Thwarted hackers turn malware on unpatched PCs

Hackers will continue to launch known viruses and other forms of malware because more than half the PCs on the internet today...

Hackers will continue to launch known viruses and other forms of malware because more than half the PCs on the internet today remain unpatched, according to security solutions firm McAfee.

In a quarterly security report, McAfee also said mobile viruses and new forms of phishing were the main threats internet users had to watch out for in the coming months.

Like rival security company Kaspersky, which has also just published a quarterly threats report, McAfee said mass mailer worms were starting to taper off in the threat stakes, but that there had been a big increase in bots - zombie PCs controlled by remote hackers - and trojans.

Trojans are increasingly being distributed by phishing e-mails, along with keylogging programs that can send keyboard strokes to remote fraudsters.

"Although we saw a steady decline in the rate of viruses produced from 2000 to 2004, down to a 5% year over year growth, we've seen a 20% increase in malware-related threats between 2004 and 2005, and anticipate that these numbers will stay at the higher rate of growth for the immediate future," said Vincent Gullotto, vice-president of McAfee’s security lab Avert. 

"In the first quarter of 2005, the rise in unwanted programs has greatly surpassed what was noted in the first quarter of 2004," he said.

According to McAfee, the top malicious threats in quarter one, in alphabetical order, were Exploit-ByteVerify, Exploit-HelpZonePass, Exploit-MhtRedir, JS/Noclose, StartPage, VBS/Psyme, W32/Mytob and W32/Sdbot (a family including sdbot, gaobot, polybot, spybot).

In addition, McAfee said established mass-mailers, including those from the Bagle, Netsky and Mydoom families, were widely reported.
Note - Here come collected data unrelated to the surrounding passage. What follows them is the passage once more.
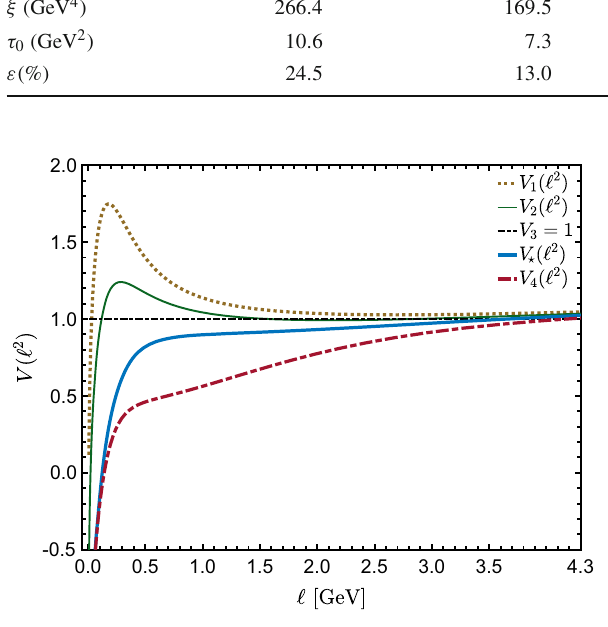
Fig. 4 The five representative cases for V i ((cid:7) 2 ) . All curves are obtained using the the Ansatz given by Eq. (5.9), together with the set of param- eters quoted in Table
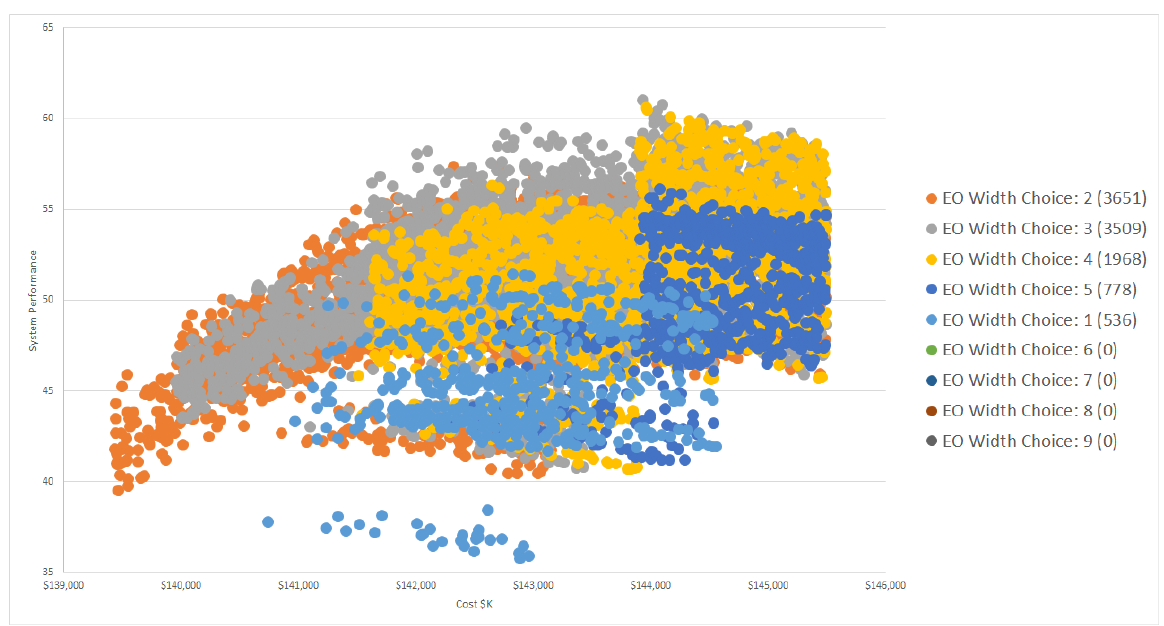
Figure 14. First Revised UAV Tradespace with Electro-Optical Sensor Width Choice as Set Driver.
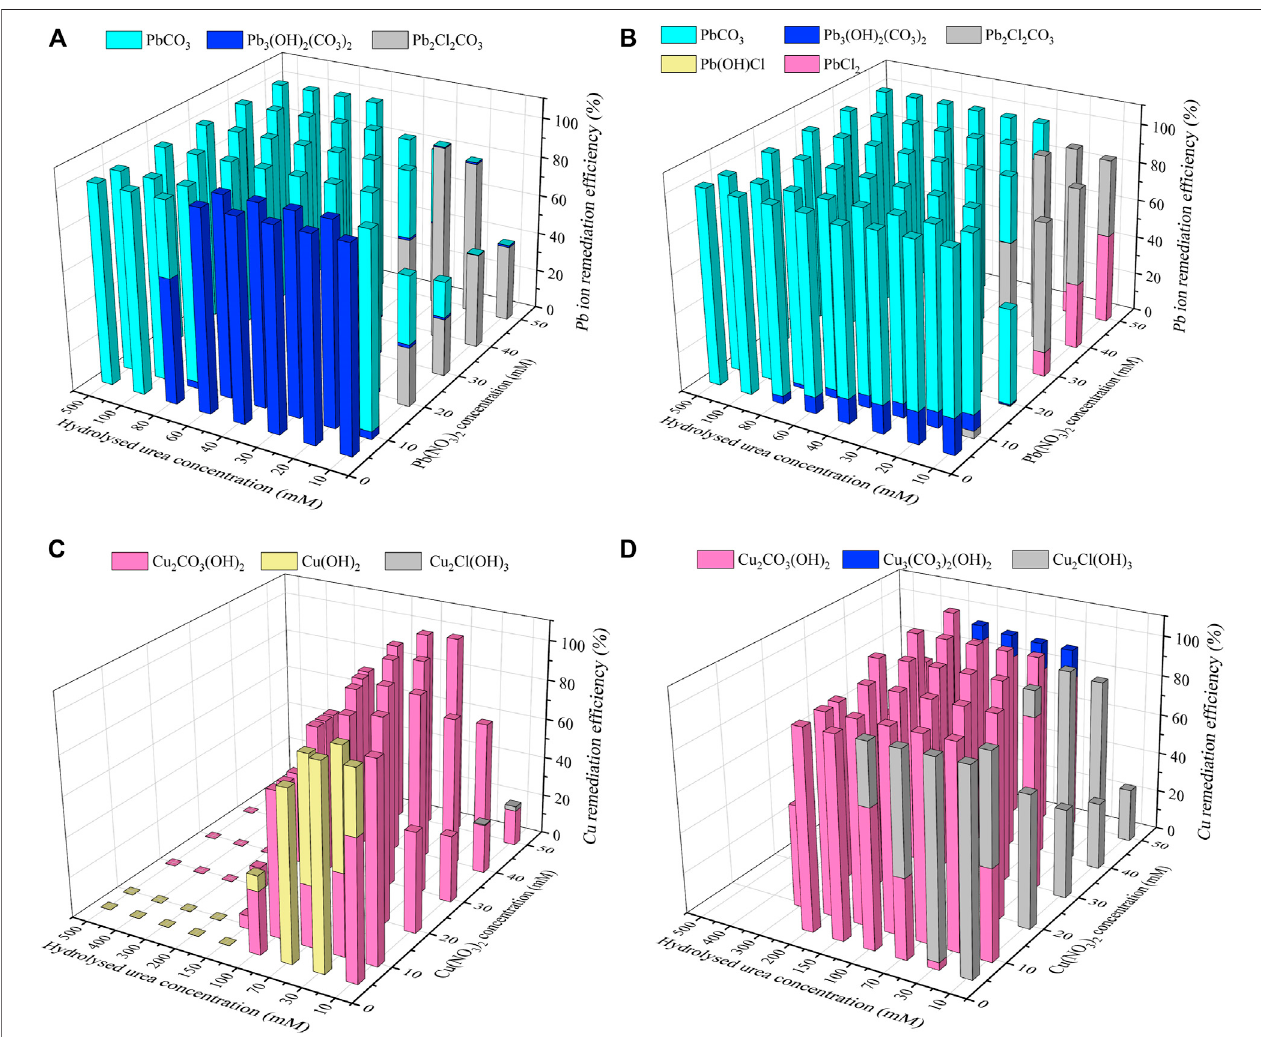
FIGURE 9 | Variations of the Pb remediation ef fi ciency against different Pb 2+ concentration ranges considering hydrolysed urea concentrations varying in a 10 – 100 mM: (A) no calcium source addition; (B) withCaCl 2 addition; variations ofthe Cu remediation ef fi ciency against differentCu 2+ concentration ranges considering hydrolysed urea concentrations varying in a 10 – 500 mM: (C) no calcium source addition; (D) with CaCl 2 addition.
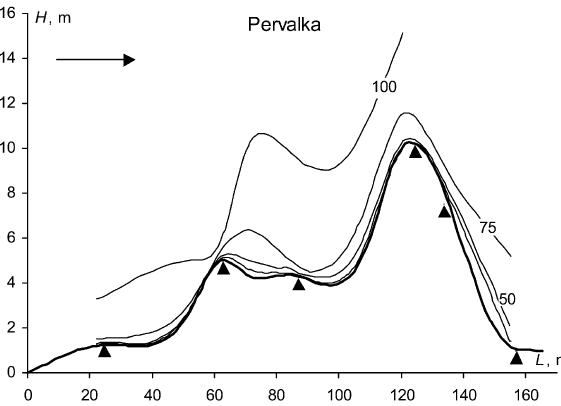
Fig. 7. Variations in wind speed (%) in the cross-shore profile near Juodkrant ė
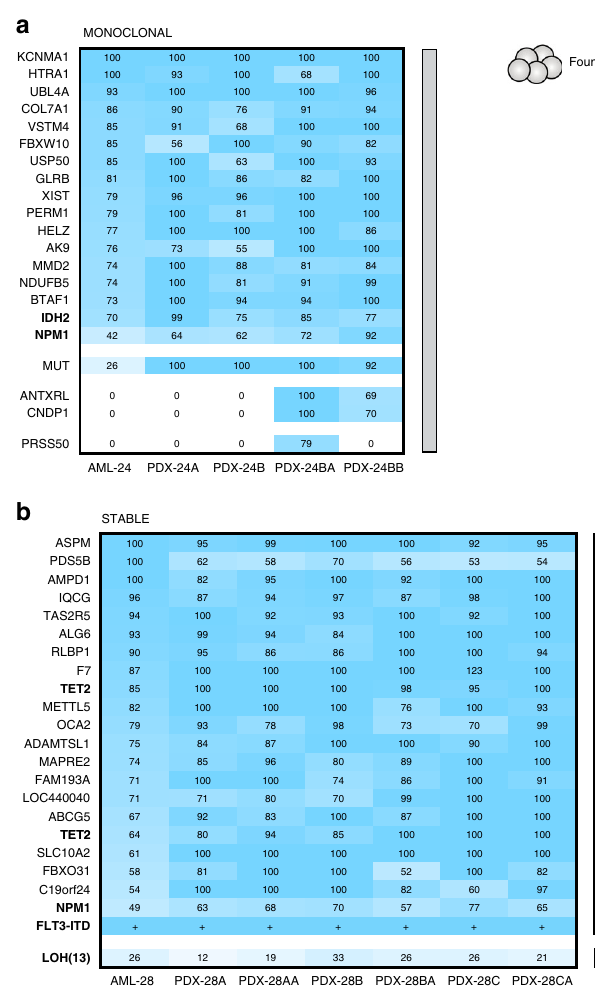
Fig. 2 The clonal composition is maintained in a minority of AML xenografts. a A representative AML case with the Monoclonal pattern of clonal dynamics, where the patient sample only contains one detectable clone with AML-associated mutations or CNAs and this clone constitutes the entire xenografts. In AML-24, a single clone with IDH2 and NPM1 mutations gave rise to both the two primary and the two secondary xenografts, differing only in terms of nonrecurrent presumed passenger mutations. Left, the percentage of cells in patient samples and corresponding xenografts estimated to carry each genetic aberration, based on variant allele frequencies of identi fi ed mutations and b-allele frequencies of copy number alterations and copy-neutral losses of heterozygosity. Colored bars indicate de fi ning mutations for each clone. Clones are represented by the same color throughout each panel. Middle, inferred clonal hierarchy. Right, proportions of each clone at diagnosis (AML, thick circles) and in xenografts (PDX, thin circles). Clones were de fi ned by the presence of one or more recurrent AML mutations, CNAs or losses of heterozygosity (indicated in bold). b The only AML case with the Stable pattern of clonal dynamics, where clones in the patient sample retain their relative proportions in the xenografts. In AML-28, a subclone with loss of heterozygosity of chromosome 13 maintained its frequency from the patient sample in all three primary and three secondary xenografts. The presence of FLT3 -ITD is denoted by + , as the rearrangement in this case is detectable but not quanti fi able by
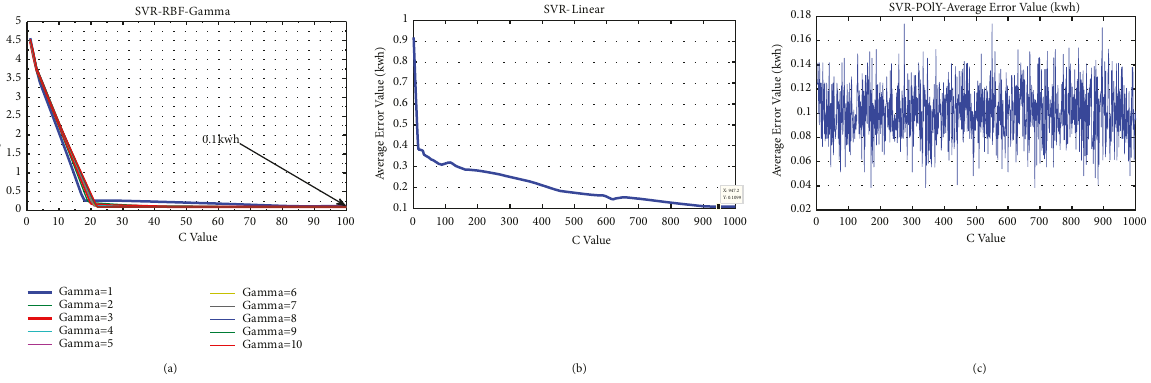
Figure 10: Convergence process in different kernel functions. (a) SVR-RBF-Gamma. (b) SVR-LINEAR. (c) SVR-POLY.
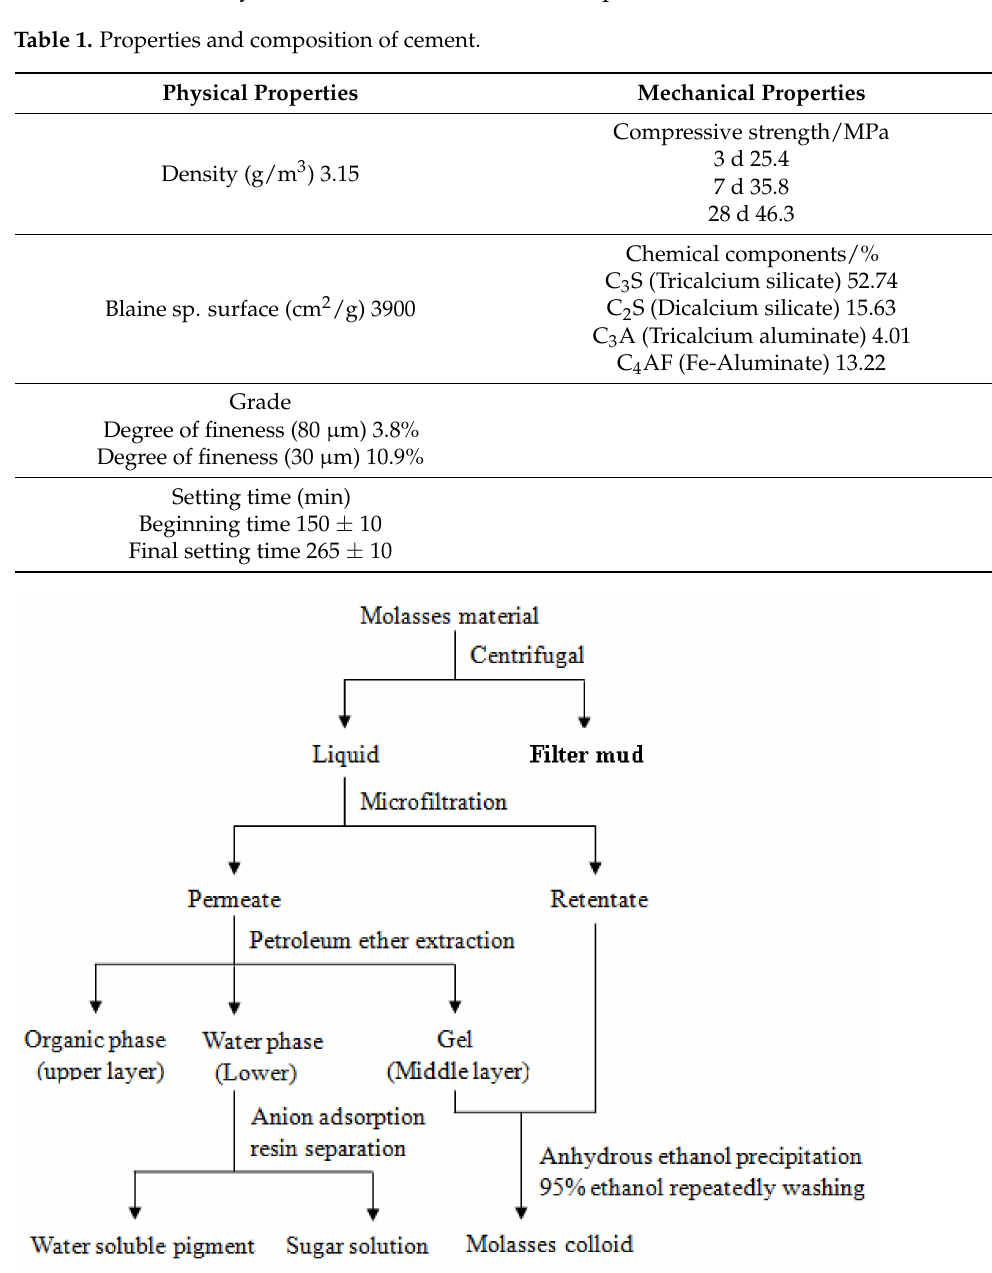
Figure 1. Separation steps of molasses raw material. Table 2. The distribution of molasses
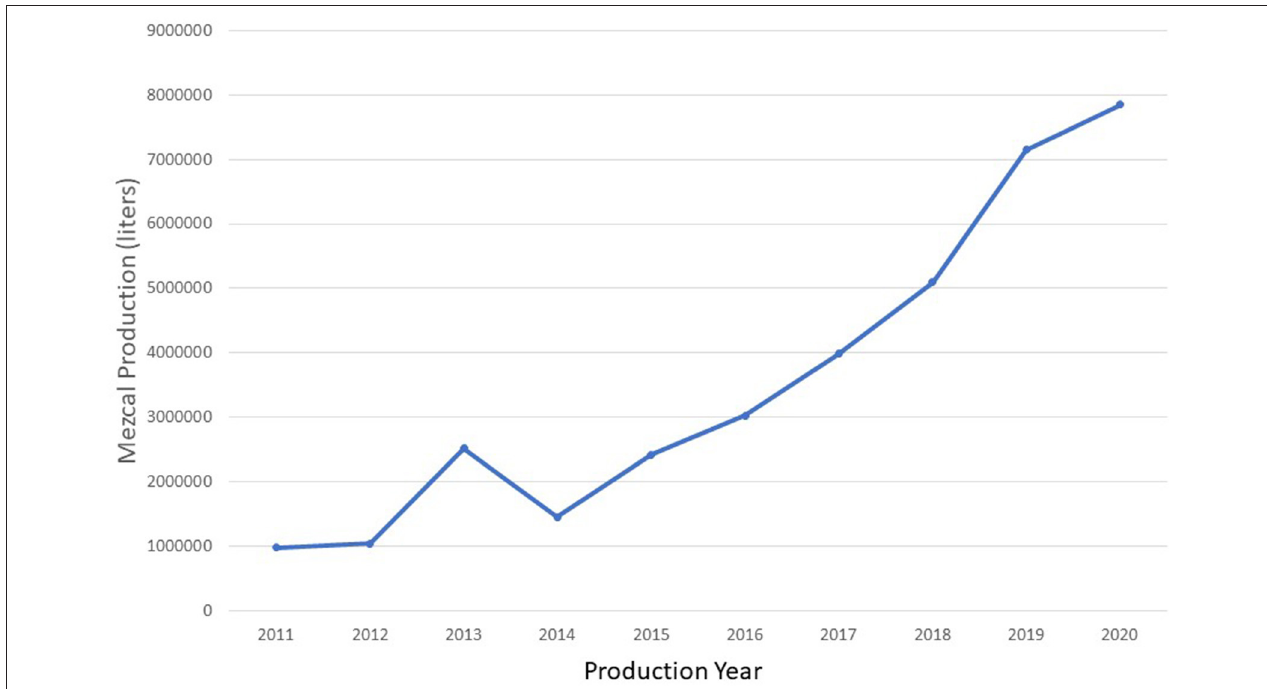
FIGURE 2 | Evolution of mezcal production between 2011 and 2020. Official production registered and certified by the mezcal regulatory council (COMERCAM, 2020).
Vulnerabilities discovered in the first quarter of this year totalled more than 1,000 - roughly 6% more than in the same quarter last year. 

McAfee said that although software developers were increasingly adept at recognising and fixing vulnerabilities, hackers and virus writers were focusing their efforts on reported vulnerabilities and capitalising on machines that had not been patched or updated.

McAfee estimates that around 50% or more of the machines on the internet today are not properly patched to stop these exploits.